Since a little while -say a year and a half or so- I teach at regular intervals a course on finding scholarly information with freely available resources on the Web. The course is titled “Searching for Science“. The course material is freely available in one of my Wikis’. The main reason for using a wiki for presenting a course like this, is that linking to examples on the Web works so much more smoothly than using a powerpoint instead.
With regards to the course today, a small group attended. 4 researchers and 5 (mostly) international students. A nice mix. I really enjoyed it, and I think they did as well. Well at least they gave me a really positive evaluation.
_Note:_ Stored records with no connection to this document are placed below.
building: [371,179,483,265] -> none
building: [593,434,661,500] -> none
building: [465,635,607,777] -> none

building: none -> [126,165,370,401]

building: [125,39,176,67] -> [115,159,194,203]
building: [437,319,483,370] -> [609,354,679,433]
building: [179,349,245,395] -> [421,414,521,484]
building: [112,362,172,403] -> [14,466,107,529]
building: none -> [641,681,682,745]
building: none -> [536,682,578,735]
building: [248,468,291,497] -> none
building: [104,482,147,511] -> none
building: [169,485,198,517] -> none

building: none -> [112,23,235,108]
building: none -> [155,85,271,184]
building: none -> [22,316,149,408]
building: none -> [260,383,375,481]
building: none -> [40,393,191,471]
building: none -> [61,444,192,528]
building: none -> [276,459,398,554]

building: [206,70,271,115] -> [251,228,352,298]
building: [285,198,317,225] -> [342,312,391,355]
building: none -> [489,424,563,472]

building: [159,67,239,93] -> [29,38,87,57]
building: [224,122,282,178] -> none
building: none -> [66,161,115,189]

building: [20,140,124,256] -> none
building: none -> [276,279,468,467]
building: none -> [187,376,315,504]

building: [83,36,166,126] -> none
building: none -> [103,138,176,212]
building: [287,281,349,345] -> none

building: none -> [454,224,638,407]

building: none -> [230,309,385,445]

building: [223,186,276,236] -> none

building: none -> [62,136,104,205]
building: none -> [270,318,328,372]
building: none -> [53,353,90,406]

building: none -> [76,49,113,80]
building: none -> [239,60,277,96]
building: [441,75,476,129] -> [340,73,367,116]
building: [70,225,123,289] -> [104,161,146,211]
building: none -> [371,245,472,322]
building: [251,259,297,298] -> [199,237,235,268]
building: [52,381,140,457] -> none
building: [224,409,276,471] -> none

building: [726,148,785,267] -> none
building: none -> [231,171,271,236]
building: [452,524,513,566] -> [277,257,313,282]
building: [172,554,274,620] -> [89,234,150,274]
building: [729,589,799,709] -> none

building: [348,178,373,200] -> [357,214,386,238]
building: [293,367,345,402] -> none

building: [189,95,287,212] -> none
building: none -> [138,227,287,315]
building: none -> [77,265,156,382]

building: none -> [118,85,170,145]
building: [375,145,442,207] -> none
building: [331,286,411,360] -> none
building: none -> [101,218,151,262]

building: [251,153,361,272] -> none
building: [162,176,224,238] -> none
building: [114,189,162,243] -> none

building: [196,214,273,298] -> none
During the course I spend about three quarters of the morning, say a littel over 2 hours, on general search tactics. Search engines and their commands, Web directories and the Deep Web. During the evaluation I always get the feedback that just some plain Google commands and search tips receive the most Brownie points. What’s always interesting is an exercise where we compare the coverage of scholarly search engines plus Live Academic on retrieving a known article from an OA repository in the Netherlands. I always ask the students to do the search with the full title of an article and repeat the exercise with a sentence from the discussion part of the article. It is always interesting to see the outcome of this exercise. As usual Live Academic failed entirely. Google Scholar did reasonbaly well on both, but today Scirus and Scientific Commons only worked with the title words. These outcomes can be different again tomorrow. It is always difficult to explain these outcomes.
Meanwhile I find some real gratification in the fact to point my students to some of the OA discussions as well, whilst covering collections of OA journals, Repositories or mentioning Open Course Ware sources.
On most occasions the participants are entirely new to some of de Science 2.0 developments. RSS? never heard off. So I introduce them to Bloglines, Netvibes and Google Reader. Show them something about scholarly blogs, social bookmarking for scientists or Digg.
We do actually have a course on Science 2.0 in the planning for somewhere in April. Needs still a lot of developing though. But it will be interesting.